32 of the 48 countries in Africa are in an energy crisis according to the World Bank. Think how many millions of lives could be improved/saved by cheap coal plants, with immediate benefits. Or, the horror, nuclear power plants in 15 years.

We're leaving hundreds of millions in abject poverty today, for some mild to negligible benefit in the future (We aren't cutting CO2 emissions from industrialized nations much anytime soon).


Or wind and solar (including PV, CSP and domestic water heating) seeing how they are cheap and easy to roll out? Why wait 15 years for nuclear that is seen as too expensive as well as socially unacceptable in many nations, when you can get immediate returns with wind? Why poison the air with coal when you can use distributed solar and save on grid expansion costs?

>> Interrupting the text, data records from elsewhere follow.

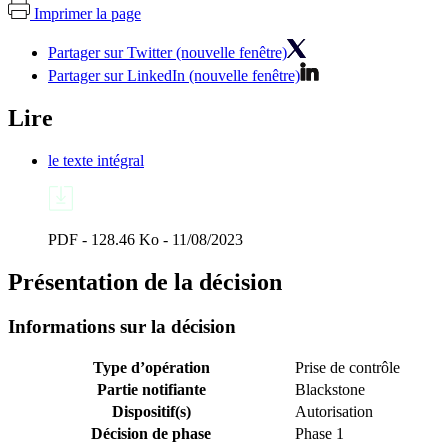
Imprimer la page
Partager sur Twitter (nouvelle fenêtre)
Partager sur LinkedIn (nouvelle fenêtre)
Lire
le texte intégral
PDF - 128.46 Ko - 11/08/2023
Présentation de la décision
Informations sur la décision
Type d’opération
Prise de contrôle
Partie notifiante
Blackstone
Dispositif(s)
Autorisation
Décision de phase
Phase 1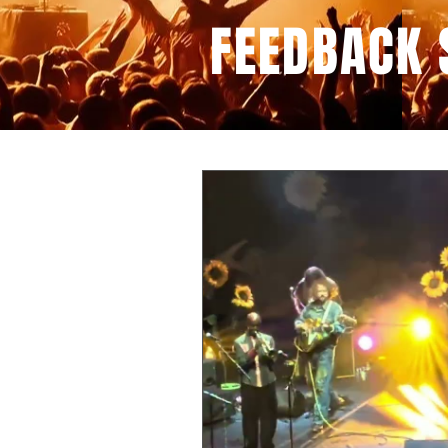
FEEDBACK 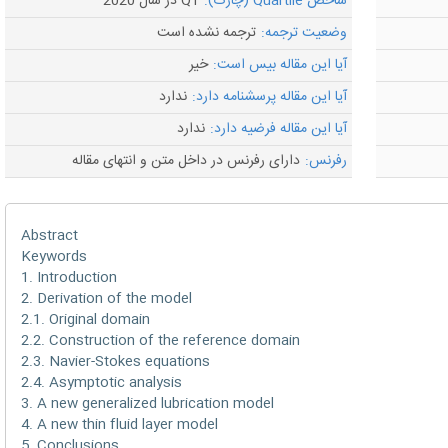
شاخص Quartile (چارک):
Q1 در سال 2020
وضعیت ترجمه:
ترجمه نشده است
آیا این مقاله بیس است:
خیر
آیا این مقاله پرسشنامه دارد:
ندارد
آیا این مقاله فرضیه دارد:
ندارد
رفرنس:
دارای رفرنس در داخل متن و انتهای مقاله
Abstract
Keywords
1. Introduction
2. Derivation of the model
2.1. Original domain
2.2. Construction of the reference domain
2.3. Navier-Stokes equations
2.4. Asymptotic analysis
3. A new generalized lubrication model
4. A new thin fluid layer model
5. Conclusions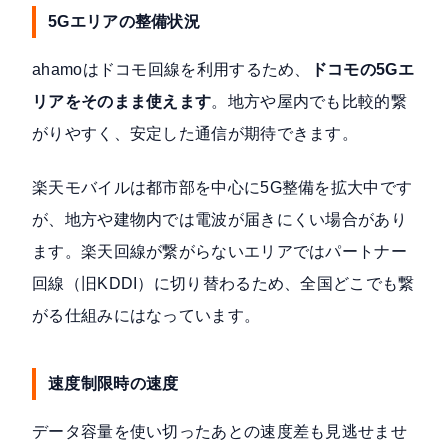
5Gエリアの整備状況
ahamoはドコモ回線を利用するため、
ドコモの5Gエ
リアをそのまま使えます
。地方や屋内でも比較的繋
がりやすく、安定した通信が期待できます。
楽天モバイルは都市部を中心に5G整備を拡大中です
が、地方や建物内では電波が届きにくい場合があり
ます。楽天回線が繋がらないエリアではパートナー
回線（旧KDDI）に切り替わるため、全国どこでも繋
がる仕組みにはなっています。
速度制限時の速度
データ容量を使い切ったあとの速度差も見逃せませ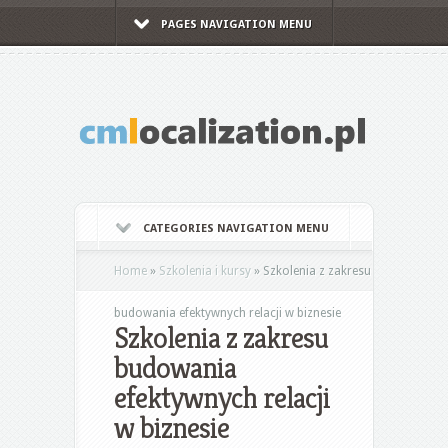
PAGES NAVIGATION MENU
CATEGORIES NAVIGATION MENU
Home
»
Szkolenia i kursy
»
Szkolenia z zakresu
budowania efektywnych relacji w biznesie
Szkolenia z zakresu
budowania
efektywnych relacji
w biznesie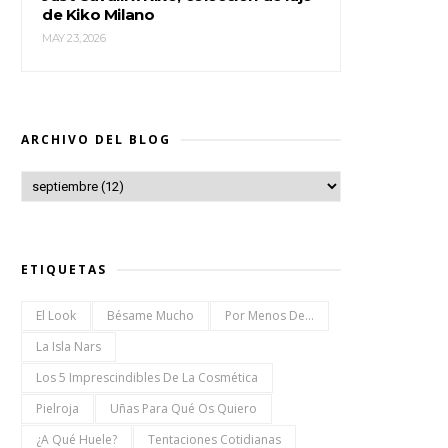
de Kiko Milano
MAY 23, 2026
ARCHIVO DEL BLOG
ETIQUETAS
El Look
Bésame Mucho
Por Menos De...
La Isla Nars
Los 5 Imprescindibles De La Cosmética
Pielroja
Uñas Para Qué Os Quiero
¿a Qué Huele?
Tentaciones Cotidianas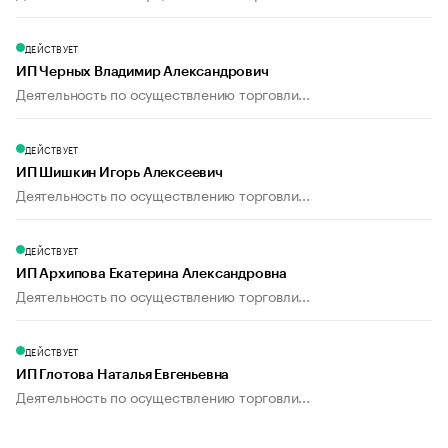
ДЕЙСТВУЕТ
ИП Черных Владимир Александрович
Деятельность по осуществлению торговли...
ДЕЙСТВУЕТ
ИП Шишкин Игорь Алексеевич
Деятельность по осуществлению торговли...
ДЕЙСТВУЕТ
ИП Архипова Екатерина Александровна
Деятельность по осуществлению торговли...
ДЕЙСТВУЕТ
ИП Глотова Наталья Евгеньевна
Деятельность по осуществлению торговли...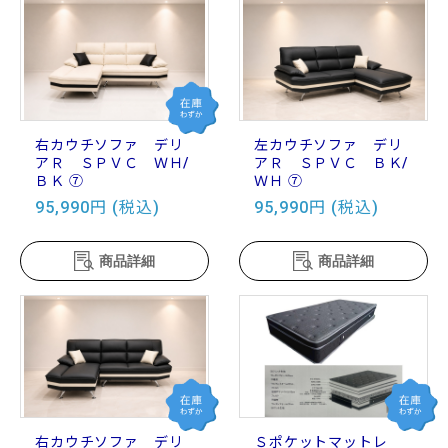
右カウチソファ デリ
左カウチソファ デリ
アＲ ＳＰＶＣ ＷＨ/
アＲ ＳＰＶＣ ＢＫ/
ＢＫ ⑦
ＷＨ ⑦
95,990円 (税込)
95,990円 (税込)
商品詳細
商品詳細
右カウチソファ デリ
Ｓポケットマットレ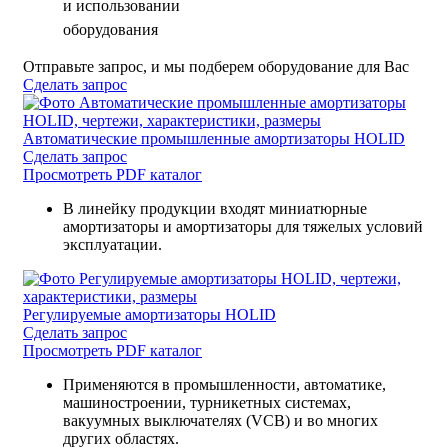
и использовании
оборудования
Отправьте запрос, и мы подберем оборудование для Вас
Сделать запрос
Автоматические промышленные амортизаторы HOLID
Сделать запрос
Просмотреть PDF каталог
В линейку продукции входят миниатюрные
амортизаторы и амортизаторы для тяжелых условий
эксплуатации.
Регулируемые амортизаторы HOLID
Сделать запрос
Просмотреть PDF каталог
Применяются в промышленности, автоматике,
машиностроении, турникетных системах,
вакуумных выключателях (VCB) и во многих
других областях.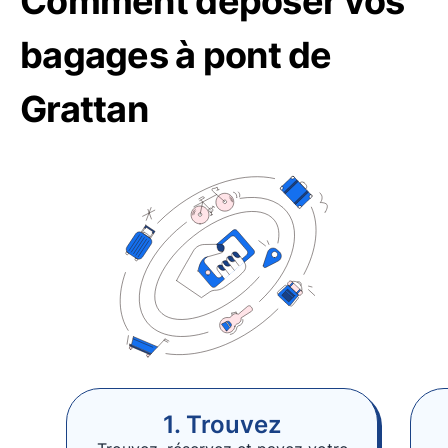
Comment déposer vos
bagages à pont de
Grattan
1. Trouvez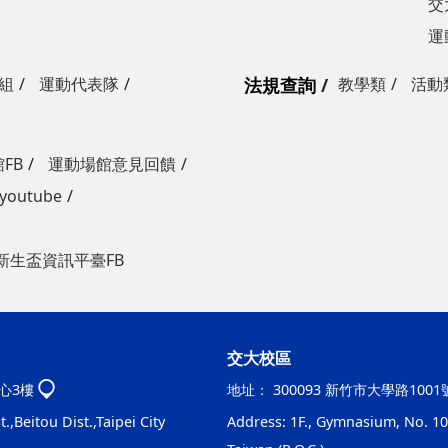
交
運
組
運動代表隊
法規查詢
教學類
活動
FB
運動場館意見回饋
outube
新生盃資訊平臺FB
交大校區
心3樓
地址：
300093 新竹市大學路100
.,Beitou Dist.,Taipei City
Address: 1F., Gymnasium, No. 100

Because a modern coal plant can provide rock steady power at $.05/kwh, day in and day out. Yes, thorium, uranium, VOC's, and mercury suck. And the CO2 isn't exactly a benefit. But compared to the abject poverty, or even eternal "developing" status some countries acquire, it is probably a worthwhile investment, or at least should be given as an option. At least until solar becomes cheaper and we find a way to store energy for when it is needed. [EDIT] Because this isn't just about providing retail power to consumers, but commercial power to factors and industry, to generational wealth to pull whole societies out of poverty.

But asking the Congo to invest in massive solar farms when it can't afford cheap coal, is just cruel.

And Vietnam, China and many other countries see nuclear as the only sensible option. We only have about 3 billion years of fuel left (including thorium, but excluding the immeasurable amount of uranium that could be mined from Ocean water).


Solar's fine, but very inconsistent. I work in natural gas myself, but I know quite a few people in Solar. It's great in some areas, not so great in others. They get a lot of calls during the winter wondering why they're getting no production out of their panels when it's snowing or has recently snowed.

Wind more and more is looking like it might be a nightmare. Natural gas is way cheaper in terms of energy provided when you factor in maintenance costs of wind turbines. In addition, there's significant concerns about the environmental impact of wind farms.

http://www.seas.harvard.edu/news/2013/02/rethinking-wind-pow...

Natural Gas is actually insanely good right now in terms of carbon footprint versus cost. Most countries don't have the infrastructure for NatGas E&P though like we do in the US, and it's mostly a local resource.


I'd be more supportive of gas if the industry weren't so resistant to measuring and controlling their methane leaks.


A growing number of environmentalists support nuclear. James Hansen, for example, advocates advanced nuclear in his book Storms of My Grandchildren. Several other very prominent environmentalists talk about their conversion to nuclear advocacy in the documentary Pandora's Promise.

And we could cut CO2 emissions from industrialized countries quite soon, with the right kind of nuclear power. ThorCon, for example, has a design for a molten salt reactor using existing technology, which could be built in modular form at a rate of 100GWe capacity per year by a single shipyard. It'd be safe, very proliferation resistant, six times more fuel-efficient than conventional reactors, and as cheap as natural gas. Their only problem is that the NRC won't let them do anything.

75% of U.S. coal plants are scheduled for retirement within the next decade. Air pollution from coal kills thousands of Americans per year, according to the American Lung Association. We have lots of shipyards. We have a historic opportunity here, if the government will get out of the way.


Modern nuclear power plants have negligible environmental impact.

Yes, they should be built everywhere.